Adaptation du roman de Victoria Mas, prix Renaudot des lycéens en 2019, ce superbe métrage de Mélanie Laurent ( derrière et devant la caméra avec brio) plonge le spectateur dans les couloirs de la Salpêtrière vers la fin du XIXeme siècle, où l’éminent professeur neurologue Jean-Martin Charcot, entouré d'une cour d'hommes poursuit son étude et ses expériences sur des femmes atteinte de pathologie diverses, et ce, sans aucune empathie ni garde-fou d'éthique. Lou de Laâge et Mélanie Laurent, magistrales toutes deux, portent l'écriture et les dialogues ciselés au mieux, faisant de ce Bal des folles une réussite en tout point, bouleversante, humaine, cérébrale. Un film à la hauteur du roman. Chapeau bas.
Une belle écriture, d'excellents jeux d'actrices, une belle reconstitution d'époque. J'ai aimé visionner ce film qui m'a transportée dans un autre temps. Un drame lent, beau, intéressant, où l'intrigue est plantée dans le décor froid et austère du monde psychiatrique de la fin du XIXème siècle, où les femmes servaient de cobayes aux médecins de l'équipe du Dr Charcot lors de ses leçons cliniques.

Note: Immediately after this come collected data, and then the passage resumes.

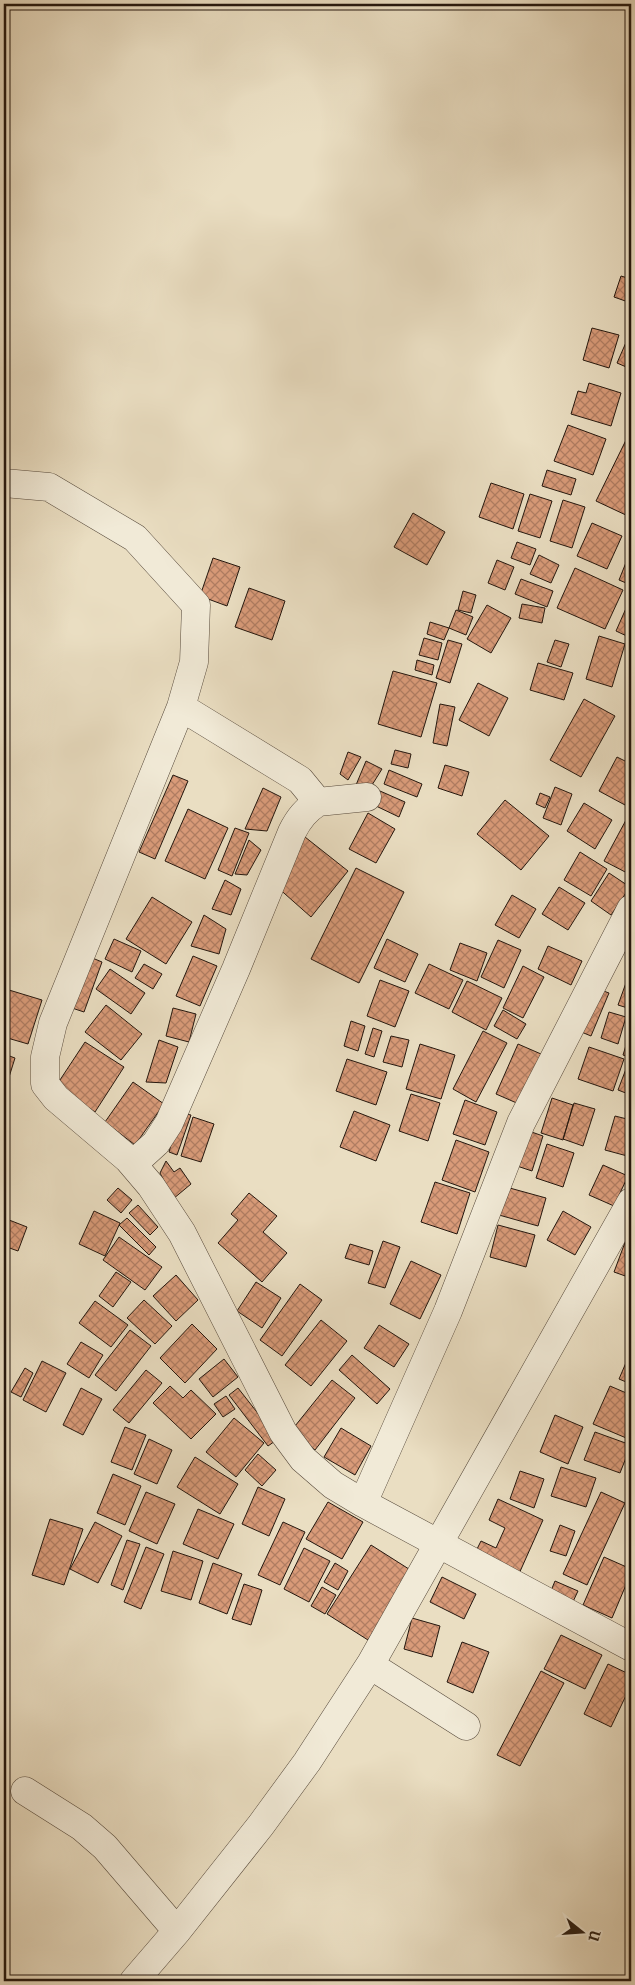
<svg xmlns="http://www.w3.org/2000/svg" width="635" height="1985" font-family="'IM FELL French Canon',serif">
<defs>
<pattern id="building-cross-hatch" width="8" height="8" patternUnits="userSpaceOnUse" patternTransform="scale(1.25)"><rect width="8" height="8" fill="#d99b79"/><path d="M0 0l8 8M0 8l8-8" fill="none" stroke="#b07d62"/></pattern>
</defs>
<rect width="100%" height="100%" fill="#eadec2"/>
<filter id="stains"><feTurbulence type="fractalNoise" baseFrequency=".004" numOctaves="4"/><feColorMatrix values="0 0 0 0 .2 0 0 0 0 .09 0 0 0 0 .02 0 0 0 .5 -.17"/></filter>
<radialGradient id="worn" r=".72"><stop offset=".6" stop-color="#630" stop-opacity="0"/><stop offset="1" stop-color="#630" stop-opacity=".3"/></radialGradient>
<!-- building -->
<path fill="url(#building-cross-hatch)" stroke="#24170e" d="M 621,276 L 631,279 L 631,303 L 614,297 Z
M 592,328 L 619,335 L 609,368 L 583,360 Z
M 631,331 L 631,369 L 617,363 Z
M 589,383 L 621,393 L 611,426 L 571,414 L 578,391 L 586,393 Z
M 568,425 L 606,439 L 593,475 L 554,461 Z
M 628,436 L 631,437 L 631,510 L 628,516 L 596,501 Z
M 547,470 L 576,479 L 571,495 L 542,486 Z
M 491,483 L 524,494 L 513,529 L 479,517 Z
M 530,494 L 552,501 L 540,538 L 518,531 Z
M 563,500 L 585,507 L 572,548 L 550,541 Z
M 413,513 L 445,532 L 427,565 L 394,547 Z
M 592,523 L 622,536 L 607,569 L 577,556 Z
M 517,542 L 536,549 L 530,565 L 511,558 Z
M 539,555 L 559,565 L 551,583 L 530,574 Z
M 629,555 L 631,555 L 631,585 L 619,580 Z
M 213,558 L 240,567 L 227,606 L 200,596 Z
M 497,560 L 514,567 L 505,590 L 488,583 Z
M 575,568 L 623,590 L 605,629 L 557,608 Z
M 521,579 L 553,591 L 547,607 L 515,594 Z
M 249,588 L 285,601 L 272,640 L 235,627 Z
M 463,591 L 476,595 L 471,613 L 458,610 Z
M 631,597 L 631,638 L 616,631 Z
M 522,604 L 545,608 L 542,623 L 519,618 Z
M 487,605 L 511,618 L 491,653 L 467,639 Z
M 456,610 L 473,617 L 466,635 L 449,628 Z
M 430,622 L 449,628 L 444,640 L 427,634 Z
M 599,636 L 625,644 L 612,687 L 586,679 Z
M 424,638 L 442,643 L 438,660 L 419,655 Z
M 448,640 L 462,644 L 450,683 L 436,678 Z
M 555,640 L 569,644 L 561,667 L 547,662 Z
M 417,660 L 434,665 L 432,675 L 415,670 Z
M 538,663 L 573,673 L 564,700 L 530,690 Z
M 393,671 L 437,683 L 421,737 L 378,724 Z
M 478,683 L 508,698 L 489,736 L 459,720 Z
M 584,699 L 615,716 L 581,777 L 550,760 Z
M 440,704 L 455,707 L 447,746 L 433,743 Z
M 395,750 L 411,754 L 408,768 L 391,764 Z
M 348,752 L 361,757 L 348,780 L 340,774 Z
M 617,757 L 631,764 L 631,792 L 625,805 L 599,791 Z
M 366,761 L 382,769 L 372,785 L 356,785 Z
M 445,765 L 469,772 L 462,796 L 438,788 Z
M 389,770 L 422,784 L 417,797 L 384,784 Z
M 173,775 L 188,781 L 155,859 L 139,852 Z
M 555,787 L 572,794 L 561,825 L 543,818 Z
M 263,788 L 281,797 L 267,831 L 245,829 Z
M 380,791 L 405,802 L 399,817 L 374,805 Z
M 540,793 L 550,797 L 545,808 L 536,804 Z
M 505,800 L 549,836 L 521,870 L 477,834 Z
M 584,803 L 612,820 L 595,849 L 567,831 Z
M 188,809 L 228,828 L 205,879 L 165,861 Z
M 368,813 L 395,829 L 376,863 L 349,849 Z
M 626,820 L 631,823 L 631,875 L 604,861 Z
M 235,828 L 249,833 L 232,876 L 218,870 Z
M 305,837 L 348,871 L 311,917 L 276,886 Z
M 249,840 L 261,850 L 247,875 L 235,874 Z
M 580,852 L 607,869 L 591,896 L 564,880 Z
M 356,868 L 404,892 L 359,983 L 311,959 Z
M 609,873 L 630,887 L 611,915 L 591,901 Z
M 225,880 L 241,889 L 231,915 L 212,909 Z
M 559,887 L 585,903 L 568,930 L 542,914 Z
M 512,895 L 536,909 L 519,938 L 495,925 Z
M 152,897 L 192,922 L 166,964 L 126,939 Z
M 204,915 L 226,929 L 219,954 L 191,946 Z
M 114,939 L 141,951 L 132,972 L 105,959 Z
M 387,939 L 418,954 L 405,982 L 374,968 Z
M 498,940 L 521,950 L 504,988 L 481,977 Z
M 460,943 L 487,953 L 477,981 L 450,970 Z
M 548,946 L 582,961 L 571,985 L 538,969 Z
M 193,956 L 217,966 L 200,1006 L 176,996 Z
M 90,957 L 102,962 L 84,1012 L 72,1008 Z
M 144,964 L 162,974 L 153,989 L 135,978 Z
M 429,964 L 463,980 L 449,1009 L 415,993 Z
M 523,966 L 544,977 L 523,1018 L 503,1008 Z
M 110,969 L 145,993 L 131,1014 L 96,989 Z
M 631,969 L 631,1009 L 618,1005 Z
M 380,980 L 409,991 L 395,1027 L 367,1016 Z
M 467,981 L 502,998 L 486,1030 L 452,1012 Z
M 598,989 L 609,993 L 591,1036 L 579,1031 Z
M 9,990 L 42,1000 L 28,1044 L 4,1037 L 4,1005 Z
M 106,1005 L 142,1034 L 121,1060 L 85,1032 Z
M 173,1008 L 196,1014 L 189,1042 L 166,1036 Z
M 503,1010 L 526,1024 L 517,1039 L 494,1026 Z
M 609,1012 L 626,1017 L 618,1044 L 601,1038 Z
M 351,1021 L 365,1026 L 358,1051 L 344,1046 Z
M 373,1028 L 382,1031 L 374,1057 L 365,1054 Z
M 631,1029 L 631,1058 L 623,1055 Z
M 483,1031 L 507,1043 L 476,1102 L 453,1089 Z
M 391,1036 L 409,1040 L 402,1067 L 383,1062 Z
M 159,1040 L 178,1047 L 166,1083 L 146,1082 Z
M 85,1042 L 124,1067 L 95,1112 L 56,1086 Z
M 420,1044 L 455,1055 L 441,1099 L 406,1089 Z
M 518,1044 L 541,1054 L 519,1104 L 496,1094 Z
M 589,1047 L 624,1059 L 613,1091 L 578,1079 Z
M 4,1054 L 15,1058 L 4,1093 Z
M 347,1059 L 387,1072 L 376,1105 L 336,1091 Z
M 629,1061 L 631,1062 L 631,1095 L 618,1090 Z
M 133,1082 L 164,1104 L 135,1145 L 105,1122 Z
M 411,1094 L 440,1103 L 428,1141 L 399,1131 Z
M 552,1098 L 573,1105 L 563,1140 L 541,1133 Z
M 465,1100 L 497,1112 L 485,1145 L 453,1134 Z
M 574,1103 L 595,1109 L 583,1146 L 563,1139 Z
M 354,1111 L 390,1125 L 376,1161 L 340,1147 Z
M 180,1113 L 191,1115 L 177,1155 L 169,1152 Z
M 615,1116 L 631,1120 L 631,1157 L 605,1150 Z
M 193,1117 L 214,1124 L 201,1162 L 181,1156 Z
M 523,1129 L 543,1136 L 532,1171 L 511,1164 Z
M 456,1140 L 489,1152 L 475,1192 L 442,1180 Z
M 547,1144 L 574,1153 L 563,1187 L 536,1178 Z
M 166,1161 L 174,1172 L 180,1168 L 191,1184 L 173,1199 L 160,1173 Z
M 603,1165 L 628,1176 L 614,1206 L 589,1195 Z
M 435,1182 L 470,1193 L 457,1234 L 421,1222 Z
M 506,1187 L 546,1198 L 538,1226 L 499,1215 Z
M 118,1188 L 132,1200 L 121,1213 L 107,1200 Z
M 249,1193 L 277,1216 L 263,1232 L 287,1253 L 262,1282 L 218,1243 L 238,1220 L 231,1214 Z
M 138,1205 L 158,1227 L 150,1235 L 129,1213 Z
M 94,1211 L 120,1223 L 105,1256 L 79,1244 Z
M 563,1211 L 591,1227 L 575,1255 L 547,1240 Z
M 4,1218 L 27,1227 L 18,1251 L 4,1246 Z
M 127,1218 L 156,1247 L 149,1255 L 119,1225 Z
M 498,1225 L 535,1235 L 526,1267 L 490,1257 Z
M 630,1229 L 631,1230 L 631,1278 L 614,1272 Z
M 119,1237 L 162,1267 L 145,1290 L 103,1260 Z
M 383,1241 L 400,1247 L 385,1288 L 368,1283 Z
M 350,1244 L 373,1251 L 369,1265 L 345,1258 Z
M 411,1261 L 441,1275 L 420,1319 L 390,1304 Z
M 116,1272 L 131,1282 L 113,1307 L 99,1296 Z
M 176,1275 L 198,1300 L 176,1321 L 153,1296 Z
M 256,1282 L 281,1298 L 262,1328 L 237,1311 Z
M 300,1284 L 322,1300 L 282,1356 L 260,1340 Z
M 144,1300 L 172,1326 L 155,1344 L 127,1318 Z
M 95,1301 L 128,1325 L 111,1347 L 79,1323 Z
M 321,1320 L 347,1341 L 311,1386 L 285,1365 Z
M 192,1324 L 217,1349 L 185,1383 L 160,1358 Z
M 379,1325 L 409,1344 L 394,1367 L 364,1348 Z
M 130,1330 L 151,1346 L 116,1391 L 95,1375 Z
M 81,1342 L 103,1355 L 89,1378 L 67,1364 Z
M 631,1351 L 631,1384 L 619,1379 Z
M 352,1355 L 390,1389 L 377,1404 L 339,1370 Z
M 224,1359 L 238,1377 L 213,1397 L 199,1379 Z
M 42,1361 L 66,1373 L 46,1412 L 23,1400 Z
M 25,1368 L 33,1373 L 21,1397 L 11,1392 Z
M 146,1370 L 162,1383 L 129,1423 L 113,1410 Z
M 332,1380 L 355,1398 L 315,1450 L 291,1431 Z
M 170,1386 L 183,1398 L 191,1390 L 216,1414 L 191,1439 L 153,1403 Z
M 610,1386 L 631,1395 L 631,1440 L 593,1424 Z
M 81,1388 L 102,1399 L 83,1435 L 63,1425 Z
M 238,1388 L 278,1439 L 268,1446 L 229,1395 Z
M 226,1396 L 235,1409 L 223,1417 L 214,1404 Z
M 555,1415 L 583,1427 L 568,1464 L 540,1452 Z
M 234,1418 L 264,1443 L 236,1477 L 206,1452 Z
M 125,1427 L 146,1435 L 132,1470 L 111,1462 Z
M 341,1428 L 371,1446 L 355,1475 L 324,1457 Z
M 595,1432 L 631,1445 L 620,1473 L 584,1460 Z
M 149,1439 L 172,1450 L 157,1484 L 134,1474 Z
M 258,1454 L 276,1470 L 262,1486 L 245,1470 Z
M 195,1457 L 238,1484 L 220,1514 L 177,1487 Z
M 561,1467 L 596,1478 L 586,1507 L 551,1496 Z
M 520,1471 L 544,1479 L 534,1508 L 510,1499 Z
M 113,1474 L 141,1486 L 125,1525 L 97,1513 Z
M 258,1487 L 285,1499 L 269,1536 L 242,1524 Z
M 146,1492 L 175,1504 L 157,1544 L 129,1531 Z
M 601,1492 L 625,1503 L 587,1585 L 563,1574 Z
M 498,1499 L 543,1520 L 518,1576 L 474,1555 L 481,1541 L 496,1548 L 505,1528 L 489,1520 Z
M 328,1502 L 363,1522 L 342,1559 L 306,1539 Z
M 198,1509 L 234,1524 L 218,1559 L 183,1544 Z
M 50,1519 L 83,1529 L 64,1585 L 32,1575 Z
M 95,1522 L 122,1536 L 98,1583 L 70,1569 Z
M 283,1522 L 305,1532 L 280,1585 L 258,1575 Z
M 560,1525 L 575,1531 L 566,1556 L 550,1551 Z
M 127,1540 L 140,1544 L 123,1590 L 111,1585 Z
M 371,1545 L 412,1571 L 368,1640 L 327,1614 Z
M 146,1547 L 164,1554 L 141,1609 L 124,1602 Z
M 304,1548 L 330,1561 L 309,1602 L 284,1589 Z
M 173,1551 L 203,1561 L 191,1600 L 161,1591 Z
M 604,1557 L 631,1569 L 631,1573 L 612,1618 L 583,1605 Z
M 213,1563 L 242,1574 L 227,1614 L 199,1603 Z
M 335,1563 L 348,1571 L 338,1590 L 324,1582 Z
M 442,1577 L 476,1594 L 464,1619 L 430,1602 Z
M 555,1581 L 578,1591 L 570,1608 L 548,1598 Z
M 244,1584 L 262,1590 L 251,1625 L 232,1619 Z
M 322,1587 L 336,1595 L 325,1614 L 311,1606 Z
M 412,1618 L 440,1626 L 432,1657 L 404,1649 Z
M 561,1635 L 602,1655 L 585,1689 L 544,1669 Z
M 462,1642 L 489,1652 L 473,1693 L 447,1682 Z
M 608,1664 L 631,1675 L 631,1685 L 611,1727 L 584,1714 Z
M 541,1671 L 564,1683 L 520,1766 L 497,1755 Z"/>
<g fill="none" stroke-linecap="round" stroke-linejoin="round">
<!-- minor casing -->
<g stroke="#56493b" stroke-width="29">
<path id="minor" d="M 4,483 L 49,487 L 135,538 L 196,605 L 194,662 L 181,707 L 53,1023 L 45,1057 L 45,1084 L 56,1098 L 128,1159 L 151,1186 L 182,1233 L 283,1432 L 303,1459 L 333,1485 L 363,1503 L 631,1647
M 181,707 L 300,780 L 318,802 L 367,797
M 133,1164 L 156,1143 L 169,1123 L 236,969 L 292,832 C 299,818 306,810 318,802
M 363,1503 L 448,1311 L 521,1123 L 631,909
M 370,1665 L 466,1726
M 25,1791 L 82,1827 L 105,1847 L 177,1931
M 134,1981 L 177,1931 L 261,1825 L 307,1762 L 370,1665 L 631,1202"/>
</g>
<!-- minor -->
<use href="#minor" stroke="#f1ead7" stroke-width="28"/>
</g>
<!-- margin -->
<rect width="635" height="1985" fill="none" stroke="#eadec2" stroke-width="20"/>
<rect x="5" y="5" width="625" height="1975" fill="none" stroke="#24170e" stroke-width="2.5"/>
<rect x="10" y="10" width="615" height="1965" fill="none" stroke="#24170e"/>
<!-- north arrow -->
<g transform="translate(582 1932) rotate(107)" stroke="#f1ead7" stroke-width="4" paint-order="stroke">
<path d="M0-4L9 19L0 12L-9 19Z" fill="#24170e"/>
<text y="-8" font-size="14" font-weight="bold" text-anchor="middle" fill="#24170e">U</text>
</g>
<rect width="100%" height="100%" filter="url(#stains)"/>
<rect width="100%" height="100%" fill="url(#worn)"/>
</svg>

Malgré quelques maladresses dans la mise en scène et un jeu parfois caricatural de certains personnages, ce film d’une femme - Mélanie Laurent - sur l’oppression masculine dans la société française de la fin du 19ème siècle, est un coup de poing vigoureux à la figure de tous les Charcot et autres charlatans médicaux bouffis de certitudes. Les décors de la Salpétrière, asile-prison pour femmes, semblent inspirés du célèbre tableau naturaliste de Brouillette (1887) figurant la Leçon du grand Professeur et plongent le spectateur dans le mouroir institutionnel où l’on enfermait à la fois de vrais malades et d’autres femmes éprises de liberté dont voulaient se débarrasser les familles, telle Camille Claudel. Le scénario est un peu court - l’héroïne à des visions - et n’apparaît que comme un prétexte à la dénonciation de l’oppression patriarcale, ce qui manque un peu de rebondissement, la fin étant une version idyllique de ce qui pourrait survenir en conclusion d’une telle épreuve. A voir au moins pour une Lou de Laage transfigurée par le rôle.
Un très beau projet mené par Mélanie Laurent, très profond, très intéressant et qui nous guide avec révolte cette période si peu mise en scène et pourtant au combien riche. Le développement des personnages est puissant, c'est esthétique et prenant.
LE NOUVEAU PROTOCOLE. On condamne les corps meurtris, on expose les écorchées. Les désespérées au bal des cinglées mais toujours on danse la folie. Charcot respire pendant que Mélanie Laurent plonge dans la démence de l'air du temps. A nos bouches essoufflées.
De belles interprétations, puissantes mais justes, représentatives d'un temps pas tant éloigné de nous. Un scénario ne soufflant pas de quelques longueurs aurait insufflé un caractère plus engagé encore.